Instruções da tarefa
Informe quantas linhas das entradas abaixo contêm a palavra "della", diferenciando maiúsculas de minúsculas. Responda apenas com o número.

Dados do exercício
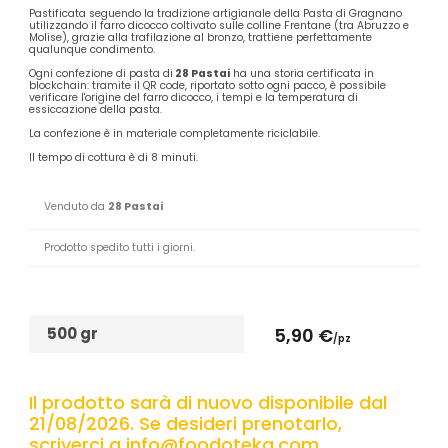
Pastificata seguendo la tradizione artigianale della Pasta di Gragnano
utilizzando il farro dicocco coltivato sulle colline Frentane (tra Abruzzo e
Molise), grazie alla trafilazione al bronzo, trattiene perfettamente
qualunque condimento.
Ogni confezione di pasta di
28 Pastai
ha una storia certificata in
blockchain: tramite il QR code, riportato sotto ogni pacco, è possibile
verificare l'origine del farro dicocco, i tempi e la temperatura di
essiccazione della pasta.
La confezione è in materiale completamente riciclabile.
Il tempo di cottura è di 8 minuti.
Venduto da
28 Pastai
Prodotto spedito tutti i giorni.
500 gr
5,90 €
/pz
Il prodotto sarà di nuovo disponibile dal
21/08/2026. Se desideri prenotarlo,
scriverci a info@foodoteka.com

Resposta da tarefa
2